Extracted text>
Start of Block
Great bureaucracies always have a tendency to protect and perpetuate themselves. The values and intentions of huge forces like the Pentagon and CIA are not friendly to democratic principles, no matter what their charters may say. They are intrinsically authoritarian organizations, and the more they grow and influence a society, the less it becomes a free place, again no matter what the old words on parchment say.
They are, of course, the natural allies of the money people. They serve them abroad in the workings of empire and have a common interest in minimizing political change at home. It is easy to see why ordinary citizens come to feel politics is useless and unresponsive to them. It is.
Whether you vote for Democrats or Republicans, you get the Pentagon, the CIA, the money people, and a ruthless empire abroad, with just some differences in rhetoric. Here again the system operates much like great corporations with their promotional and marketing wars for McDonald’s or Burger King, Coke or Pepsi. Huge amounts of money are spent, and the result is a choice between products similar in most essential respects. Both corporations prosper and their vast walls of spending make it mighty hard for any new competitors to enter against them. That is pretty much what American politics is reduced to.
And this way of operating applies not only to political campaigns in America but to matters like major foreign policy. Take the example of the bizarre relationship America has with Israel, a country with a population the size of Ecuador’s. It is a relationship which causes great amounts of war and trouble in the world and truly works against the long-term interests of ordinary Americans, to say nothing of its spurning of all ethical principles.
End of Block
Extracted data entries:
Start of Block
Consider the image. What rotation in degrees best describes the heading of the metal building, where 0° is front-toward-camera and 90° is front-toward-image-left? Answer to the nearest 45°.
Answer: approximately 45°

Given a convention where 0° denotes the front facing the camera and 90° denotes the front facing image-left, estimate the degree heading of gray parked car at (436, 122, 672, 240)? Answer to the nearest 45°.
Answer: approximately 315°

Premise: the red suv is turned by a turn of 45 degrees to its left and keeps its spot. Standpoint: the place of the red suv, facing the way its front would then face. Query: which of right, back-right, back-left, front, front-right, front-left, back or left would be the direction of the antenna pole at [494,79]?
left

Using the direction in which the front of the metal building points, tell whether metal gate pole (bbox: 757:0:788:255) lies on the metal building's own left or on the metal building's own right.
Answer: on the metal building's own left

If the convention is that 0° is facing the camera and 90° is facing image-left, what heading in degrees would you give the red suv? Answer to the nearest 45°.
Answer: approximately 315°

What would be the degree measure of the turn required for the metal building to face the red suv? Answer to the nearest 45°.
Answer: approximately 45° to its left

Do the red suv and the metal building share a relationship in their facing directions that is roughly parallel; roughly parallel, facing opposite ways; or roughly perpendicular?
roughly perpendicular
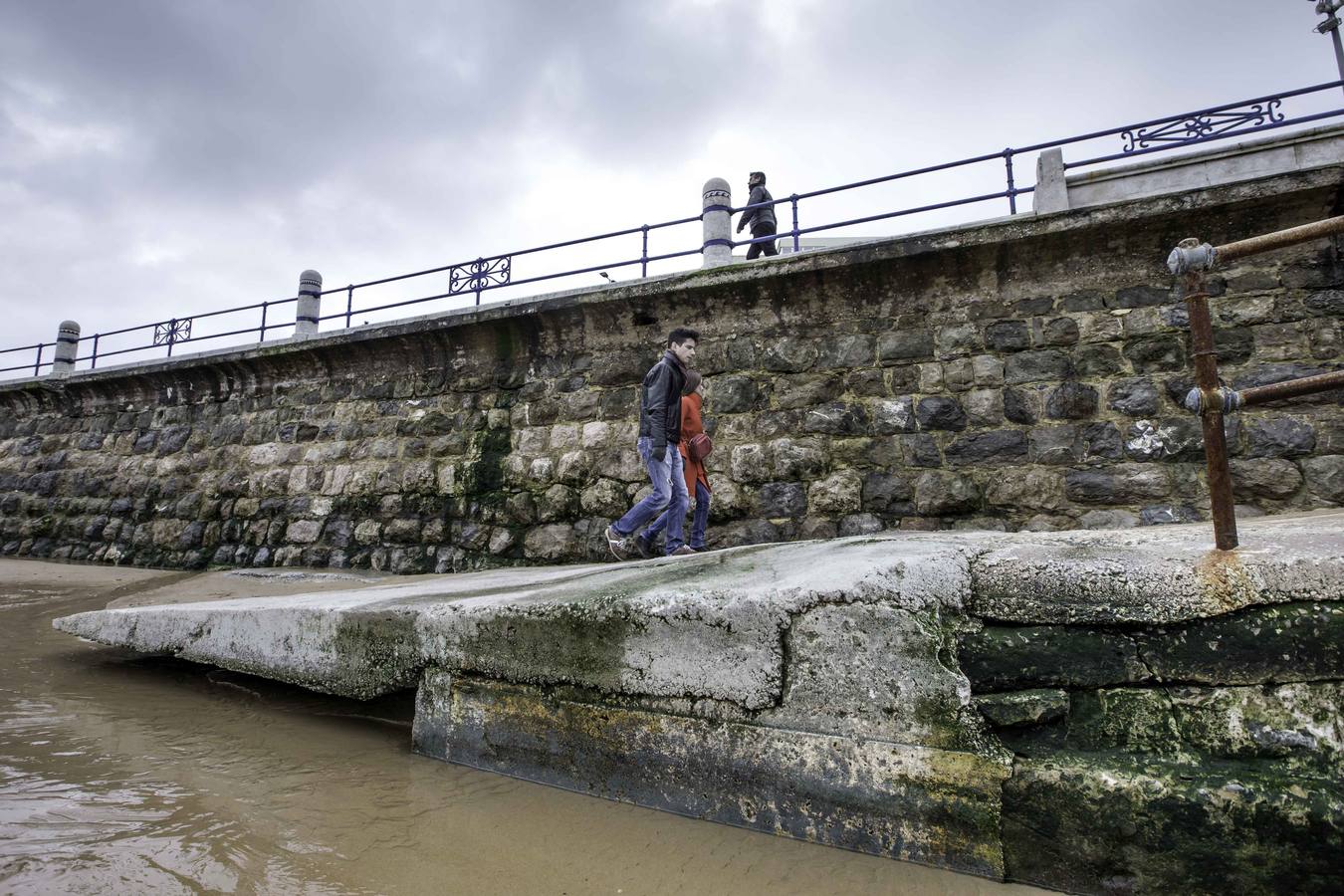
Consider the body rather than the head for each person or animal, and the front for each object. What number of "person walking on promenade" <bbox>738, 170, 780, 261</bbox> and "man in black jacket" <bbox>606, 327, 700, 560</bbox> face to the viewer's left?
1

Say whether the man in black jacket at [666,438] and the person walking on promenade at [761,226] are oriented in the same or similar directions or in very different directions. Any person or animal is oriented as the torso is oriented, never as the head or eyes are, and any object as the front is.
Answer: very different directions

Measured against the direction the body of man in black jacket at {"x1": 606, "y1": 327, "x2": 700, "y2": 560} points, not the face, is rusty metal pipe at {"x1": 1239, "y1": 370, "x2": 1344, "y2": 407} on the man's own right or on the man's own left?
on the man's own right
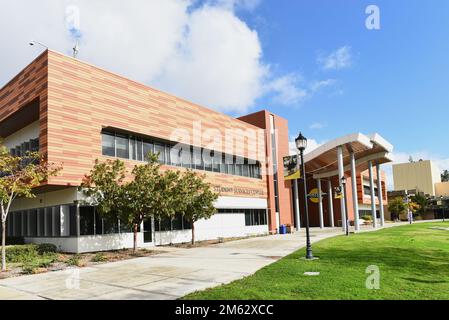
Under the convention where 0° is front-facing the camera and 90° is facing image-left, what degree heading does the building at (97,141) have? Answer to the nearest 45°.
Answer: approximately 315°
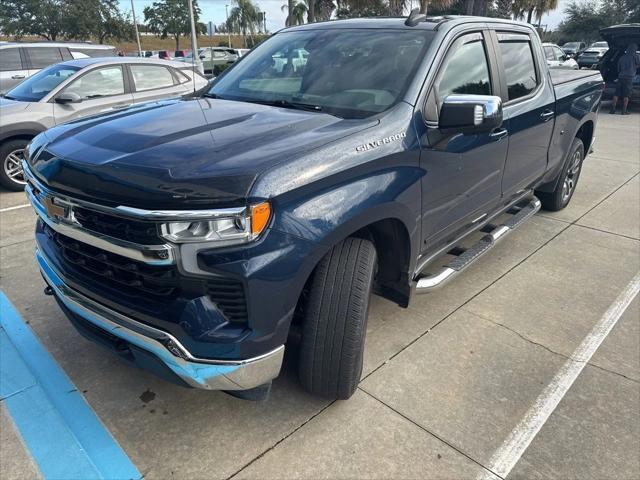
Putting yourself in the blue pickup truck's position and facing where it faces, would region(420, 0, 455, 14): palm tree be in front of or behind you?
behind

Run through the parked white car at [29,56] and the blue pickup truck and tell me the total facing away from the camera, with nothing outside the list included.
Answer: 0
End of Block
Complete the following>
1. From the essay on American politics, extract everything from "They are, of" down to "them. It is." word for word.
2. Write the next part of the essay on American politics, picking up after its final sentence.
None of the entries are needed here.

Responses by item number>
1.
They are, of course, the natural allies of the money people. They serve them abroad in the workings of empire and have a common interest in minimizing political change at home. It is easy to see why ordinary citizens come to feel politics is useless and unresponsive to them. It is.

2.
The relationship is based on the same money-drenched methods which govern American politics. Israel, despite its insignificant size and greatly troubling behavior, is able to stay right at the forefront of things, to be on every politician’s lips, to be constantly mentioned (favorably) in the press, and to heavily influence American foreign policy through exactly the same mechanisms.
Some of its demands today are even going beyond foreign policy and into the internal affairs of the United States, as with the constant advocacy for laws making support for peaceful boycotts to influence Israel’s awful behavior illegal or the advocacy for laws in every state equating criticism of a powerful state actor like Israel with hate-speech. Just nasty, self-serving nonsense, but it goes on day after day with little attention paid.
Well, Washington’s establishment today just goes on and on about supposed Russian influence in America. It is unproved stuff serving powerful imperial establishment interests, but, even were there some bit of truth in the accusations, the underlying reality of Russian influence in America is a bad joke. Russia cannot even get a good word in the press and is treated unfairly in countless serious matters.
When I saw the silly Facebook stuff, about so many insignificant ads having been bought during the election by a few people in Russia, offered as evidence of influence, I didn’t know whether to laugh or cry. Out of countless billions of dollars in advertising and advocacy on Facebook, the claim represented national concern about someone spitting into an ocean.
But here is Israel and its domestic advocates waging a vast and ongoing campaign to influence a great many matters inside America – from freedom of speech and peaceful protest action to foreign affairs and every national political campaign held – and we hear no complaints or concerns at all. And Israel’s influence in foreign affairs has been deadly, tumbling America into pointless wars time and again.
And it is doing so again, right now. Only recently, we have a recording leaked in Israel of Netanyahu bragging about how he is personally responsible for Trump’s destroying the Iran Nuclear Accord, an act opposed by every expert and most countries on earth, and an act causing dangerous tensions and threats of instability and hostilities.
Israel doesn’t have to worry because it is protected. But what about everyone else? The results of deliberately destroying a peaceful, smoothly-working international accord could be truly catastrophic.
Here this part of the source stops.